> _TEXTE D'ÉTUDE_:
┌──

Dans son émission « Cash Investigation » du jeudi 9 janvier, Élise Lucet accuse les pharmaciens de faire des stocks d’antibiotiques alors qu’il y a des tensions d’approvisionnement. Une stratégie poussée, selon elle, par les laboratoires, « tout puissants ».
Dans l’émission « Cash Investigation » du jeudi 9 janvier intitulée « Pénuries de médicaments : les labos font-ils la loi ? », Élise Lucet taille un costume aux pharmaciens, reprochant à certains de faire des stocks de médicaments alors qu’ils sont en grande tension.

└──

> _ENTRÉES FOURNIES_:
┌──

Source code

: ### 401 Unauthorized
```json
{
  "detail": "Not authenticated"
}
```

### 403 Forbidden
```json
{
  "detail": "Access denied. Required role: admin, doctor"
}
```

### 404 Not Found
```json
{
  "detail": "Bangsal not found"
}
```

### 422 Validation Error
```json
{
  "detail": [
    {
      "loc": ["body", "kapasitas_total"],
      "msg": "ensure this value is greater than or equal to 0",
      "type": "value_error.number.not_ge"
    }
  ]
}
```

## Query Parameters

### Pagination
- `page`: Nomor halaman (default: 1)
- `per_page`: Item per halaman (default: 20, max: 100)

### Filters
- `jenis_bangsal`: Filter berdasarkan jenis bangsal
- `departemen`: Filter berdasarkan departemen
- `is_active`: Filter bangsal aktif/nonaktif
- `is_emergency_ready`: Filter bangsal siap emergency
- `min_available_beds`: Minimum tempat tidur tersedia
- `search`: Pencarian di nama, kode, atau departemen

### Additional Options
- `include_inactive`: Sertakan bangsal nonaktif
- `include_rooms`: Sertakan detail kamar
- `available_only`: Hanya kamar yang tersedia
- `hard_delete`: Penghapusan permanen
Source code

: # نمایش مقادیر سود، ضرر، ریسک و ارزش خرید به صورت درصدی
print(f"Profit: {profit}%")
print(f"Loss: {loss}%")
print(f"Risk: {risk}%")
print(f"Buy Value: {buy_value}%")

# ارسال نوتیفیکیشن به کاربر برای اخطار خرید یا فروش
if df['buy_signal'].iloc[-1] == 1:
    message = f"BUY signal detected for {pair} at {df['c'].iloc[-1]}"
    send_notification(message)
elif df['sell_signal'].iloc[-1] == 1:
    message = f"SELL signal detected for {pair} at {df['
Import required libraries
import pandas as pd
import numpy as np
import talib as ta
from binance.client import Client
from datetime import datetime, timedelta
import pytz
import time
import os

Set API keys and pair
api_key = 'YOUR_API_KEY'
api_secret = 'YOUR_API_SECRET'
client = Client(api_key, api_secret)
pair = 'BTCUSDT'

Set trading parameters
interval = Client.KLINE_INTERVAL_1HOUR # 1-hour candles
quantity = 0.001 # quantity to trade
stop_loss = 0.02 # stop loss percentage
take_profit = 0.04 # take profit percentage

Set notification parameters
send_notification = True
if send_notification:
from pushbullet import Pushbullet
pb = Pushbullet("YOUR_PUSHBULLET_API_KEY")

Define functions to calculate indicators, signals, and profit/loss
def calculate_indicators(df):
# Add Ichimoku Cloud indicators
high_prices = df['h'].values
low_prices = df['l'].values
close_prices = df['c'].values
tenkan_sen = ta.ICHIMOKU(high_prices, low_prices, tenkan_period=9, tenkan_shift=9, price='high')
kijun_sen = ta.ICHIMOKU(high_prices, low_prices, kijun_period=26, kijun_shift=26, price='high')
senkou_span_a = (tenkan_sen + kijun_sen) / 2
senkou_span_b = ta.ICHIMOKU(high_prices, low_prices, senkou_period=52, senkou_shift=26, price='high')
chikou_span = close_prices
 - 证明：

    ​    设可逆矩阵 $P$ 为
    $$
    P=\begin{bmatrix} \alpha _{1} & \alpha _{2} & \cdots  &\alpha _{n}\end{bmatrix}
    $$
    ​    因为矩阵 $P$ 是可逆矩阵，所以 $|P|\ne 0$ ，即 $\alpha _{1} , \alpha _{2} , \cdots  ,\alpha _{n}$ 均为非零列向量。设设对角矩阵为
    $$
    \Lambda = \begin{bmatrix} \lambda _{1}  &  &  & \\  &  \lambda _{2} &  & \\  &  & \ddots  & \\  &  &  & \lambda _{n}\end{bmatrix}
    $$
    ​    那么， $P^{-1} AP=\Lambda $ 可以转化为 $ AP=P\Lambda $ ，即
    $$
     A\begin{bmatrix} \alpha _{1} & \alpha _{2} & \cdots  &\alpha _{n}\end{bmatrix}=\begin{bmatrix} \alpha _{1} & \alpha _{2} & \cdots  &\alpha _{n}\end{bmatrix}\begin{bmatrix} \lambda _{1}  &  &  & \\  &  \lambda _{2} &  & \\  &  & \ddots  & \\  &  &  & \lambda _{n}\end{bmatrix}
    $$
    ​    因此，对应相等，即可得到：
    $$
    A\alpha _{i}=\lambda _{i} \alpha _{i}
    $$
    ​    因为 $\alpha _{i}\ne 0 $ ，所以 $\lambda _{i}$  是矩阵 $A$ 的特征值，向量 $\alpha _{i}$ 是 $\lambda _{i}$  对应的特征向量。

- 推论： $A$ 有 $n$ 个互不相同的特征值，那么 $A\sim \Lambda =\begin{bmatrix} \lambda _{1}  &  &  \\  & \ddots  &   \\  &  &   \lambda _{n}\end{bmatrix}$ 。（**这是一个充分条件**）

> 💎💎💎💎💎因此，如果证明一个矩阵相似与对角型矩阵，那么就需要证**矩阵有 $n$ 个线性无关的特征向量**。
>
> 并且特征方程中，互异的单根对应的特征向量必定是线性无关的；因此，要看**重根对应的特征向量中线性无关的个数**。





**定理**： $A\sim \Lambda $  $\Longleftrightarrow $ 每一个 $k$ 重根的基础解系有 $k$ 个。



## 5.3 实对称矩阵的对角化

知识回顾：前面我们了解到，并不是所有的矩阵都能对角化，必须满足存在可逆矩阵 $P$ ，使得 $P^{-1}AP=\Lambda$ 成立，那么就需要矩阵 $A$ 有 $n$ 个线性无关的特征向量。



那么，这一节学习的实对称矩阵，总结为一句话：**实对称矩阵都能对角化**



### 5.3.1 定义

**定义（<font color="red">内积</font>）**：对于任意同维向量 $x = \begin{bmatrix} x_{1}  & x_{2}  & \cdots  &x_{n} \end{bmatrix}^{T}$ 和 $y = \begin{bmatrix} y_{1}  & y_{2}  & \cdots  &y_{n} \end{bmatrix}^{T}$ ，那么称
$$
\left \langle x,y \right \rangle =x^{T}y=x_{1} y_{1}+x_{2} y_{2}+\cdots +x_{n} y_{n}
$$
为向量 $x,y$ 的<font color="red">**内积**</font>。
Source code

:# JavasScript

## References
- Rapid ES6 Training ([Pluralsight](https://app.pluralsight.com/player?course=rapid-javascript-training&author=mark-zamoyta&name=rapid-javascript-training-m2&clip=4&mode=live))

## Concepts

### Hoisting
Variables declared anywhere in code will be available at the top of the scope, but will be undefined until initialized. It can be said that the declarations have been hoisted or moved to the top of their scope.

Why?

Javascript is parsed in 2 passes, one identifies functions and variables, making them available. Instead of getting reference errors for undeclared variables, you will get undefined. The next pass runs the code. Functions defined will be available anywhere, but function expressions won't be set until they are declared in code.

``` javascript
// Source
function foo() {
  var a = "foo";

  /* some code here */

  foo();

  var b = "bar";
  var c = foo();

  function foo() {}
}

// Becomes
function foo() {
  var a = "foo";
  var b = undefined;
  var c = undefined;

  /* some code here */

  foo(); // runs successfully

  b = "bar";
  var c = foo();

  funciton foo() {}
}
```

└──

> _CONSIGNE_:
Lisez le texte sur l'émission « Cash Investigation » et répondez :
1. Quel jour l'émission a-t-elle été diffusée ?
2. Quel est le titre de l'émission ?
3. Selon Élise Lucet, qui pousse les pharmaciens à faire des stocks ?
Les entrées ne sont pas utiles pour ce travail.

> _VOTRE RÉPONSE_:
1. Le jeudi 9 janvier.
2. « Pénuries de médicaments : les labos font-ils la loi ? »
3. Les laboratoires, qu'elle qualifie de « tout puissants ».